**What you are asked to do**
Go through the lines below and copy any that hold the string "solutions".

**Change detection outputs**
------
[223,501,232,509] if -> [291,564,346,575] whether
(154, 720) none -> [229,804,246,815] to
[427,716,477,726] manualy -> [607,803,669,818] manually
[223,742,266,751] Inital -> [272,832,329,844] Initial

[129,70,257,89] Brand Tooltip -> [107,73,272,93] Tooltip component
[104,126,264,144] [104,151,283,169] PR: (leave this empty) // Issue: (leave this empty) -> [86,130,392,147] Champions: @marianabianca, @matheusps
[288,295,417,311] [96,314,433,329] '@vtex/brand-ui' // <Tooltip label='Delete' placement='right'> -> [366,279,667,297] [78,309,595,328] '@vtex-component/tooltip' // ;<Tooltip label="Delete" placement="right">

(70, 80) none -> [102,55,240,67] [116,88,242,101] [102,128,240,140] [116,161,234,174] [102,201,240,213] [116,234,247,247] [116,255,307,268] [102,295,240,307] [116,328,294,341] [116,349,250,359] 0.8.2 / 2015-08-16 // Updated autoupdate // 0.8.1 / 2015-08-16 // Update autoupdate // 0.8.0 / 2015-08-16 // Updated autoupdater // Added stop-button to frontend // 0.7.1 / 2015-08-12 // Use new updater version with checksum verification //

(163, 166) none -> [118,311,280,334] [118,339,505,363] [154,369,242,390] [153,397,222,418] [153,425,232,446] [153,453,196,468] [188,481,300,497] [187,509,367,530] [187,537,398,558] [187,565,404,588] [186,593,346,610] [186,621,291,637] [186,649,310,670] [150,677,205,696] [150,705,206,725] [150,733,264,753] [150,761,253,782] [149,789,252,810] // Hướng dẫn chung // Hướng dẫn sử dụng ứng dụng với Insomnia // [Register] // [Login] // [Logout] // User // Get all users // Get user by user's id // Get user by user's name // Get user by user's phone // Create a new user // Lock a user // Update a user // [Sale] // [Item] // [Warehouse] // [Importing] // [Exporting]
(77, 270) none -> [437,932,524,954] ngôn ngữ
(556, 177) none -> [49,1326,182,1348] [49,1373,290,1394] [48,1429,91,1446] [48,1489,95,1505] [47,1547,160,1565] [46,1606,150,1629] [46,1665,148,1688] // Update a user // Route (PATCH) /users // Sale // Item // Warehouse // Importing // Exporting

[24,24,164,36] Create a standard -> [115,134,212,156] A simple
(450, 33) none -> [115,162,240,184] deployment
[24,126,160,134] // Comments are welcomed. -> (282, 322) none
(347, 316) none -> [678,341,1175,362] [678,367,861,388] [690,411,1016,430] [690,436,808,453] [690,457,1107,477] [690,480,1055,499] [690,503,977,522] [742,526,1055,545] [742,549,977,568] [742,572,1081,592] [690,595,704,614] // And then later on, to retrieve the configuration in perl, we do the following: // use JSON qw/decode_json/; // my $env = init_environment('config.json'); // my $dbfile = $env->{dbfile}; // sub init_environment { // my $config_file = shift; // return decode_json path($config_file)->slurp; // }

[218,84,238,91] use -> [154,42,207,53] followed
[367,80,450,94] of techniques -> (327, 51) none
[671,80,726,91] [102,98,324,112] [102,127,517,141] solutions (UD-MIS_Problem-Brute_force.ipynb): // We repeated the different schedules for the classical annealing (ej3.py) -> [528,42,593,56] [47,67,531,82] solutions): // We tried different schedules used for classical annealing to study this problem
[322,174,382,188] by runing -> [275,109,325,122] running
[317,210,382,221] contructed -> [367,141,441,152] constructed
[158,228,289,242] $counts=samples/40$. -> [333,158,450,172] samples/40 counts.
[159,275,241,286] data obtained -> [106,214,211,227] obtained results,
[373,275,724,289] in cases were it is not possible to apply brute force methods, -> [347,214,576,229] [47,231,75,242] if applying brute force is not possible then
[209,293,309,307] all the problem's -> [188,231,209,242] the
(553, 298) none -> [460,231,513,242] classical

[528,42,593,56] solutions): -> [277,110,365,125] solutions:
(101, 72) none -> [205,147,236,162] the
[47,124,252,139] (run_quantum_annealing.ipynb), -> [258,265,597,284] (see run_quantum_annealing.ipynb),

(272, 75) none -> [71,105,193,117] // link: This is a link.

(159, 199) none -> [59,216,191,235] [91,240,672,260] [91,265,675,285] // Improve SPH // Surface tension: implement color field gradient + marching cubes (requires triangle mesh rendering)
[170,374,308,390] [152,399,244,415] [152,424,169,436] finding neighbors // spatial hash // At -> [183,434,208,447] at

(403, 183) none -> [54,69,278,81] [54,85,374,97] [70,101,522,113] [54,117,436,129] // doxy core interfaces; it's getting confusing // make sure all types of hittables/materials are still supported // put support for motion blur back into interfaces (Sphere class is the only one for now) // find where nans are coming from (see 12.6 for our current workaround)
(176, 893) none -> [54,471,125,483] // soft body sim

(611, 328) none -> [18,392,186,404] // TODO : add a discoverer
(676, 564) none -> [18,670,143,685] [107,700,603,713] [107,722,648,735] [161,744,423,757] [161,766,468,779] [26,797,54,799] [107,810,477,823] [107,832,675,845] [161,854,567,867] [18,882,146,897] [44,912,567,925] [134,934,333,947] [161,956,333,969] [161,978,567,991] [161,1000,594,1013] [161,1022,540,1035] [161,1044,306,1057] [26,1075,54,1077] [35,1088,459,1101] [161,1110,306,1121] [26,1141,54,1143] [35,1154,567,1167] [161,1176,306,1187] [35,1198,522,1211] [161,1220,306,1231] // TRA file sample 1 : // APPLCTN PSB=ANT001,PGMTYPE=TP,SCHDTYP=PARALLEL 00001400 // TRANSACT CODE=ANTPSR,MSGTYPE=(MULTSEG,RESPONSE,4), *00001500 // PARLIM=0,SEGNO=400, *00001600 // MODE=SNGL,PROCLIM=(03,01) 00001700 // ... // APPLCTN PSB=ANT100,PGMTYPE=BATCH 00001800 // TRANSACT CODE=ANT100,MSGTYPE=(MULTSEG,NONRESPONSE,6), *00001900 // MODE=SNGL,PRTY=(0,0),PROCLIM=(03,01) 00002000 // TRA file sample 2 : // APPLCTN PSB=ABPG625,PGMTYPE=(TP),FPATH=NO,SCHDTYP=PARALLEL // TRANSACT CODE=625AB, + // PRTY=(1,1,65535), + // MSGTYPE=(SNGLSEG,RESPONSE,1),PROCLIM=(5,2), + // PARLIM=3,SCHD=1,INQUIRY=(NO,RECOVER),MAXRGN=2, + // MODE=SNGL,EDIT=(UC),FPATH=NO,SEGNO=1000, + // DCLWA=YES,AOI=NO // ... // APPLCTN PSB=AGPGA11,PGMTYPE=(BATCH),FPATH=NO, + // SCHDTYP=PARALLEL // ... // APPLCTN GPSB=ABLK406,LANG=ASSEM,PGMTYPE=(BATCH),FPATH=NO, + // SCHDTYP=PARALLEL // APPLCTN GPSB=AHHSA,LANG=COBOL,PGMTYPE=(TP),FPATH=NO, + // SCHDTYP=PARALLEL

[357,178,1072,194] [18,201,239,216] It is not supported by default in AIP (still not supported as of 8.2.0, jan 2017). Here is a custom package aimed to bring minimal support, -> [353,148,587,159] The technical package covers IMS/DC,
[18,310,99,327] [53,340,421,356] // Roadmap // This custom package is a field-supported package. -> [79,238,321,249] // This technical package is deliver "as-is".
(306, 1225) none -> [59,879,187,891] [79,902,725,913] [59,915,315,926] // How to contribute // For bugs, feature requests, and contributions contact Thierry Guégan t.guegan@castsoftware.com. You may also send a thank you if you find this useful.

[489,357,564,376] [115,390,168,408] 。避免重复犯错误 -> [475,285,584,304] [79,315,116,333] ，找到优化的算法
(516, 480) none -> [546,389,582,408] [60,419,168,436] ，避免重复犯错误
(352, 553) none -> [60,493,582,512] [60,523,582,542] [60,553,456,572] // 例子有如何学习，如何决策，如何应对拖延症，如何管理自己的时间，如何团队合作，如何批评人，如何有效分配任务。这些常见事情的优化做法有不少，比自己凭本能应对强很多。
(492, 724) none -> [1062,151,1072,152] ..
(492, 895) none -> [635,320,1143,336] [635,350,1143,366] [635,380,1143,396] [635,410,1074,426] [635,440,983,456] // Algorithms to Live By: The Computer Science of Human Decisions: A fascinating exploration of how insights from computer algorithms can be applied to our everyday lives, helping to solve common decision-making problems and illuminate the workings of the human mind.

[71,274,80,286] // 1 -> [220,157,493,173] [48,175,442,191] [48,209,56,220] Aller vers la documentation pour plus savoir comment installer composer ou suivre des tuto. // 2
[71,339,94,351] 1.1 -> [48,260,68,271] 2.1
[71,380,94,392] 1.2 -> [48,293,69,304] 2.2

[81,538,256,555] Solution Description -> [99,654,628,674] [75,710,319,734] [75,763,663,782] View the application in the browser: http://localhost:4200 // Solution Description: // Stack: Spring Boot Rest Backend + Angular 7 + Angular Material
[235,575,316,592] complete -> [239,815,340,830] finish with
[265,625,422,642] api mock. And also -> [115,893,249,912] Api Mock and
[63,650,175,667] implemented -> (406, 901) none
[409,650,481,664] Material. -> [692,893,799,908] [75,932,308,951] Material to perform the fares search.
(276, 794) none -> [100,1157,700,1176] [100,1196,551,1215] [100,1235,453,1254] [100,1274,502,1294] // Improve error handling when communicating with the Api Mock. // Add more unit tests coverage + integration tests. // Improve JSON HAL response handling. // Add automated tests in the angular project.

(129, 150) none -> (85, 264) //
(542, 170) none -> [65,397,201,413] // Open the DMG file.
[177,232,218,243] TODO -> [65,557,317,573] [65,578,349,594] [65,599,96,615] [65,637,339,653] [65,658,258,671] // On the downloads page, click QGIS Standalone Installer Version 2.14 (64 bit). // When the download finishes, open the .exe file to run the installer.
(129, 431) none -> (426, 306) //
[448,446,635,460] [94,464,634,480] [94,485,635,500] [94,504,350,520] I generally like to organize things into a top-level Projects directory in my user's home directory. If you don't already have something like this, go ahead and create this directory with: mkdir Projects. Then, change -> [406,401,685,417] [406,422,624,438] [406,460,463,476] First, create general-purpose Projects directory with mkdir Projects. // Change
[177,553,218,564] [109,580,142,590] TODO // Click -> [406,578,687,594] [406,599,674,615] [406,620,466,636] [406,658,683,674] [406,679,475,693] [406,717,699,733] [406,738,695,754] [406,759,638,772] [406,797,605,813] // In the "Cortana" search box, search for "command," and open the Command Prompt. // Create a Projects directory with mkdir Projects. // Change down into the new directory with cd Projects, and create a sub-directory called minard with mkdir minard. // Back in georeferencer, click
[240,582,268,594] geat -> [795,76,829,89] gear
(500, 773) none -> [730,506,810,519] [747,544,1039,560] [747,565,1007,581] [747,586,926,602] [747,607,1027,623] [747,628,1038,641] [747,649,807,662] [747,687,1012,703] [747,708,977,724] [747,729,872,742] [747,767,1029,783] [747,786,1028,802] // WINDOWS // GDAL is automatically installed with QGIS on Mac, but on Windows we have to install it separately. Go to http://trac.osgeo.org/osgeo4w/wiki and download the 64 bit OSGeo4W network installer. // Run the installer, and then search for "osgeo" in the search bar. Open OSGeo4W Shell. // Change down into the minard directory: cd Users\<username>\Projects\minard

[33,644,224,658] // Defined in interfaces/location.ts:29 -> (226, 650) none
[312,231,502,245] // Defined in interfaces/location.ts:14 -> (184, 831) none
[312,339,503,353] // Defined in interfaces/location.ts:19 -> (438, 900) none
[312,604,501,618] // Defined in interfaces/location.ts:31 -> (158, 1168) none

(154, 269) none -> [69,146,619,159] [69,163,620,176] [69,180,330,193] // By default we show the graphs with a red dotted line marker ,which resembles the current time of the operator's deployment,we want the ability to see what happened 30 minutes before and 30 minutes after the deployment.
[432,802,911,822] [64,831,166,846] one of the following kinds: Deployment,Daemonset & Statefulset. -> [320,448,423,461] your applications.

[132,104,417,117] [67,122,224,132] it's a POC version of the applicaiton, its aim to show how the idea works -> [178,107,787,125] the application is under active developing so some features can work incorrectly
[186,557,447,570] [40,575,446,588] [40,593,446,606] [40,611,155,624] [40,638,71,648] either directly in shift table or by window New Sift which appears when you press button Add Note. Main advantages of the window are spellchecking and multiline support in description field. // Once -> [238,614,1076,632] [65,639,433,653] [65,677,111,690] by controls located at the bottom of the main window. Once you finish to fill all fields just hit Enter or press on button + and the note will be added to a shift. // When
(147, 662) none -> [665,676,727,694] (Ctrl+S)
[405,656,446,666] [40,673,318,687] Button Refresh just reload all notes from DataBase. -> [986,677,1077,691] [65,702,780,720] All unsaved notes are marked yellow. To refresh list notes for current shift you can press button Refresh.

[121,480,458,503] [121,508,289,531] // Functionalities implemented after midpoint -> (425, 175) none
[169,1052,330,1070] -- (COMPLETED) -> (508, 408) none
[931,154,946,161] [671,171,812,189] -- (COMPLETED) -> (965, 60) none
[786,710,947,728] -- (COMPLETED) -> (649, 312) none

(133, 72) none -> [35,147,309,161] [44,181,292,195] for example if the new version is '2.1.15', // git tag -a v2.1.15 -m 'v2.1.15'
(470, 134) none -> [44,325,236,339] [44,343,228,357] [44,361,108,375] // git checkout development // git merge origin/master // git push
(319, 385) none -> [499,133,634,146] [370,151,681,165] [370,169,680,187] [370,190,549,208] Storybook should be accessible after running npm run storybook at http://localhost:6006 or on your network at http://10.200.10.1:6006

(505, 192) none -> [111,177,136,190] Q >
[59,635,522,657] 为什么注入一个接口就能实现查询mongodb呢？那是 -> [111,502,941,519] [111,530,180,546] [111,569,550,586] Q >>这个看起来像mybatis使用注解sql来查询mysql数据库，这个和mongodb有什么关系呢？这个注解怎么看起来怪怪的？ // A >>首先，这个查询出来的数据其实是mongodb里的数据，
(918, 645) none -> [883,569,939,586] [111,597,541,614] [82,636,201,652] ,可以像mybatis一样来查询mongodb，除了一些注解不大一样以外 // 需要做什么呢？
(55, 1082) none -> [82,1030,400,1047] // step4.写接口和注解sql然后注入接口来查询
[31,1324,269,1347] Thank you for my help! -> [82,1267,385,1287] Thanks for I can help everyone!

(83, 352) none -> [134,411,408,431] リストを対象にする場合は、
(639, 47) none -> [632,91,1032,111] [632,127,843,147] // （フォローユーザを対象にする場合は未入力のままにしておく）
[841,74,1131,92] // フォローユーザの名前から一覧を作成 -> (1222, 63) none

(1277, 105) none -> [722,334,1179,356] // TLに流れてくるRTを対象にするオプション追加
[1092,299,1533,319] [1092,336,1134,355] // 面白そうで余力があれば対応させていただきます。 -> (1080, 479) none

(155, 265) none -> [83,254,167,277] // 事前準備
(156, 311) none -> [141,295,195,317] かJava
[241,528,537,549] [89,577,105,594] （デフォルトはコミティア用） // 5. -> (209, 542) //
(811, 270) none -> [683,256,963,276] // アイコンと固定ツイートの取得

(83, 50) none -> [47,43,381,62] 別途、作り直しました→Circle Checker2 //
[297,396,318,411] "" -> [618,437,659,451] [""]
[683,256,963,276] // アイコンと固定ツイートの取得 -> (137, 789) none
------
**Task output**
[671,80,726,91] [102,98,324,112] [102,127,517,141] solutions (UD-MIS_Problem-Brute_force.ipynb): // We repeated the different schedules for the classical annealing (ej3.py) -> [528,42,593,56] [47,67,531,82] solutions): // We tried different schedules used for classical annealing to study this problem
[528,42,593,56] solutions): -> [277,110,365,125] solutions:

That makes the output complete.